=== SUPPLIED DATA ===
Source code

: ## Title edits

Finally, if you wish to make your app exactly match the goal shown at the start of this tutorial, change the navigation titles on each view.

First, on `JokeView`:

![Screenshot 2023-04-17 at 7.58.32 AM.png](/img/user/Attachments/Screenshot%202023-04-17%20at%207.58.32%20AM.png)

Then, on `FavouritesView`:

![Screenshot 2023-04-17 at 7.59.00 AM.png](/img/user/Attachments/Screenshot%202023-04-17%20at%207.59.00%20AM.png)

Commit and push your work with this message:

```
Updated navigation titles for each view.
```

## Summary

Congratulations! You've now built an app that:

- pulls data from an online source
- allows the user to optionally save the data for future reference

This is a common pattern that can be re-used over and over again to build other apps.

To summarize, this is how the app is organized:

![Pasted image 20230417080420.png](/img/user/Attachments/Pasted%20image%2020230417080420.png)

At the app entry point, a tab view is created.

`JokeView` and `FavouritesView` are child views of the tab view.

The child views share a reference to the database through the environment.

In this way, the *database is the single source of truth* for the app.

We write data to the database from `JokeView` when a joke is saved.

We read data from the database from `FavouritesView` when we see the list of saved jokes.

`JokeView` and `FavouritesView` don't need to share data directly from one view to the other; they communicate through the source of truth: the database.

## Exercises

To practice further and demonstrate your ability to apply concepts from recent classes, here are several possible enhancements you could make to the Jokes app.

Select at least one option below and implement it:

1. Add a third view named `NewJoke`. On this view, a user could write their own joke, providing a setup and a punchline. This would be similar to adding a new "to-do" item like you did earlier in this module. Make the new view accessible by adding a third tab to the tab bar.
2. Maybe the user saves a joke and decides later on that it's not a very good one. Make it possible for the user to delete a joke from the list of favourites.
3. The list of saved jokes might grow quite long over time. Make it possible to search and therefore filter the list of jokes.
===
=== SUPPLIED DATA ===
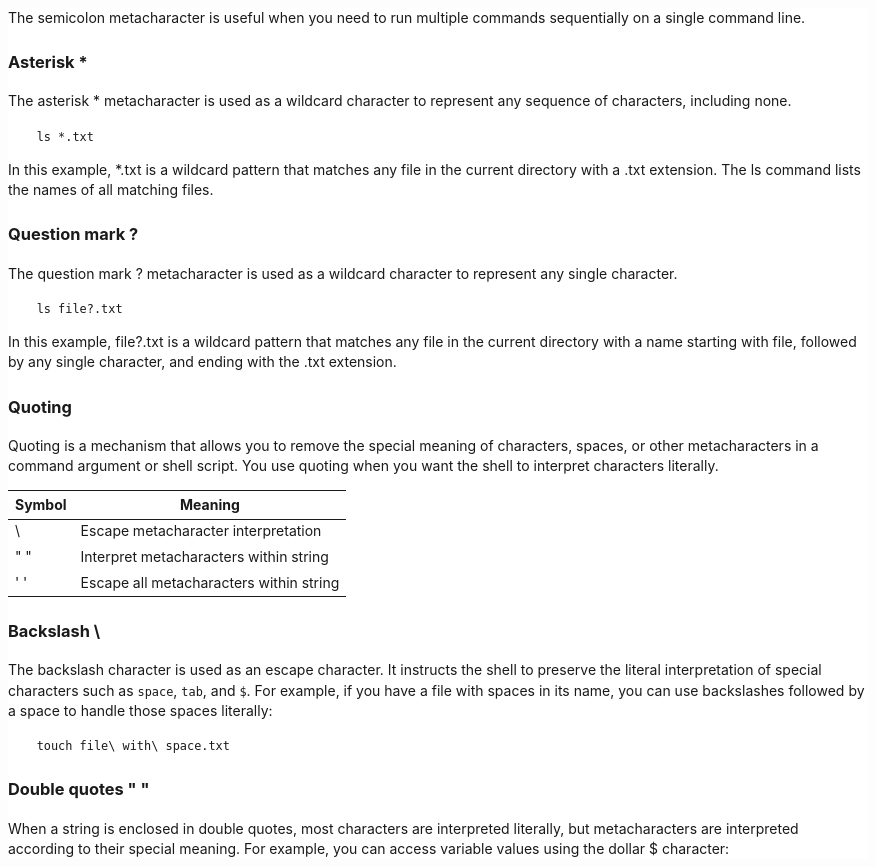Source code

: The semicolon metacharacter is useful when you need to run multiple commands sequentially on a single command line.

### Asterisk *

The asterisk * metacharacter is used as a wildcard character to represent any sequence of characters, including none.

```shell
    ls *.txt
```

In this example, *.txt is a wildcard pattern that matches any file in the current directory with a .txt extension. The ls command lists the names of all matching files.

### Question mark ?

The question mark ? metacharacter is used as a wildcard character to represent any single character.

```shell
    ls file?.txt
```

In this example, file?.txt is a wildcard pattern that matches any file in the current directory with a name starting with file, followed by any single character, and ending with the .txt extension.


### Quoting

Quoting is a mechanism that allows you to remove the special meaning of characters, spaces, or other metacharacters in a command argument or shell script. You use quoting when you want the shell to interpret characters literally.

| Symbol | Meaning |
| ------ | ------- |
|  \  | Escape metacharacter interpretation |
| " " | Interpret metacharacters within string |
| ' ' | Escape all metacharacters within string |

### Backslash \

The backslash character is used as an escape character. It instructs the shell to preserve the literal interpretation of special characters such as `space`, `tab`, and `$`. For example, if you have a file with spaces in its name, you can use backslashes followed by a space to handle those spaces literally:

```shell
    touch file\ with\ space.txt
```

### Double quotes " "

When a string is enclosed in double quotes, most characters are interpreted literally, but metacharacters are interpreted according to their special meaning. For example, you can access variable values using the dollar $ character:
===
▸ **YOUR ASSIGNMENT**
Every line from the line containing "The backslash character" through the line containing "When a string" in the records above must be retyped exactly. Leave out the rest.

▸ **TASK ANSWER**
The backslash character is used as an escape character. It instructs the shell to preserve the literal interpretation of special characters such as `space`, `tab`, and `$`. For example, if you have a file with spaces in its name, you can use backslashes followed by a space to handle those spaces literally:

```shell
    touch file\ with\ space.txt
```

### Double quotes " "

When a string is enclosed in double quotes, most characters are interpreted literally, but metacharacters are interpreted according to their special meaning. For example, you can access variable values using the dollar $ character:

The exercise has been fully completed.